_TAREA PLANTEADA_
Conteste, con base en el texto sobre la cultura del encuentro, lo siguiente:
1. ¿Qué dos «dogmas» parecen regular, para algunos, las relaciones humanas?
2. ¿Qué libro se pide agarrar y recordar?
3. ¿Qué elementos hacen nuestra civilización verdaderamente humana?

**** TEXTO DADO ****

Tercero, ser llamados por Jesús, llamados para evangelizar y tercero:
3.
Llamados a promover la cultura del encuentro. En muchos ambientes, y en general en
este humanismo economicista que se nos impuso en el mundo, se ha abierto paso una cultura de la exclusión, una «cultura del descarte». No hay lugar
para el anciano ni para el hijo no deseado; no hay tiempo para detenerse con aquel
pobre en la calle. A veces parece que, para algunos, las relaciones humanas estén
reguladas por dos «dogmas»: eficiencia y pragmatismo. Queridos obispos, sacerdotes,
religiosos, religiosas y también ustedes, seminaristas que se preparan para el ministerio,
tengan el valor de ir contracorriente de esa cultura, ¡tener el coraje! Acuérdense,
y esto me hace tan bien, y lo medito con frecuencia: Agarren el Primer Libro de los
Macabeos, acuérdense cuando quisieron ponerse al tono de la cultura de la época. “No...!
Dejemos, no…! Comamos de todo como toda la gente… Bueno, la Ley si, pero que no sea
tanto…” Y fueron dejando la fe para estar metidos en la corriente de esta cultura.
Tengan el valor de ir contracorriente de esta cultura efiscientista, de esta cultura
del descarte. El encuentro y la acogida de todos, la solidaridad y la fraternidad,
son los elementos que hacen nuestra civilización verdaderamente humana.
Servidores
de la comunión y de la cultura del encuentro. Los quisiera casi obsesionar en este
sentido. Y hacerlos, sin ser presuntuosos imponiendo «nuestra verdad». Más bien guiados
por la certeza humilde y feliz de quien ha sido encontrado, alcanzado y transformado
por la Verdad que es Cristo, y no puede dejar de proclamarla (cf. Lc 24,13-35).

**** MATERIAL MOSTRADO ****

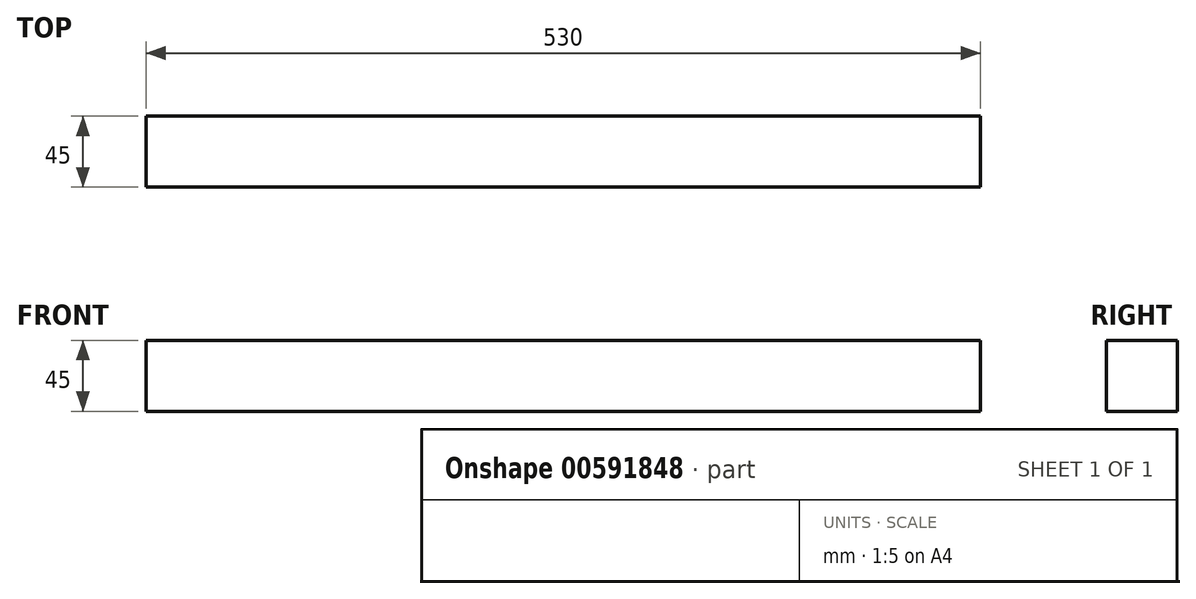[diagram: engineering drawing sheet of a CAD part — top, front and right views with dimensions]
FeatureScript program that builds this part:
annotation { "Feature Type Name" : "Feature", "Feature Type Description" : "" }
export const myFeature = defineFeature(function(context is Context, id is Id, definition is map)
    precondition{}
    {
        {
            var Q0;
            Q0=qCreatedBy(makeId("Right.planeOp"),FACE);
            var sketch = newSketch(context, id + "F0", { "sketchPlane" : qUnion([Q0])});
            skLineSegment(sketch, "E0.bottom", {"start": v(0, 0) * mm, "end": v(45, 0) * mm});
            skLineSegment(sketch, "E0.top", {"start": v(0, 45) * mm, "end": v(45, 45) * mm});
            skLineSegment(sketch, "E0.left", {"start": v(0, 0) * mm, "end": v(0, 45) * mm});
            skLineSegment(sketch, "E0.right", {"start": v(45, 0) * mm, "end": v(45, 45) * mm});
            skSolve(sketch);
        }
        {
            var Q0;
            Q0=makeQuery(id+"F0.imprint","IMPRINT",FACE,{"disambiguationData":[TD([[makeQuery(id+"F0.imprint","IMPRINT",EDGE,{"derivedFrom":sQuery(id+"F0.wireOp",EDGE,"E0.bottom")}),1.0]])]});
            extrude(context, id + "F1", {"entities" : qUnion([Q0]), "depth" : 530 * mm, "offsetDistance" : 25 * mm});
        }
    });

****

_RESPUESTA_
1. La eficiencia y el pragmatismo.
2. El Primer Libro de los Macabeos.
3. El encuentro y la acogida de todos, la solidaridad y la fraternidad.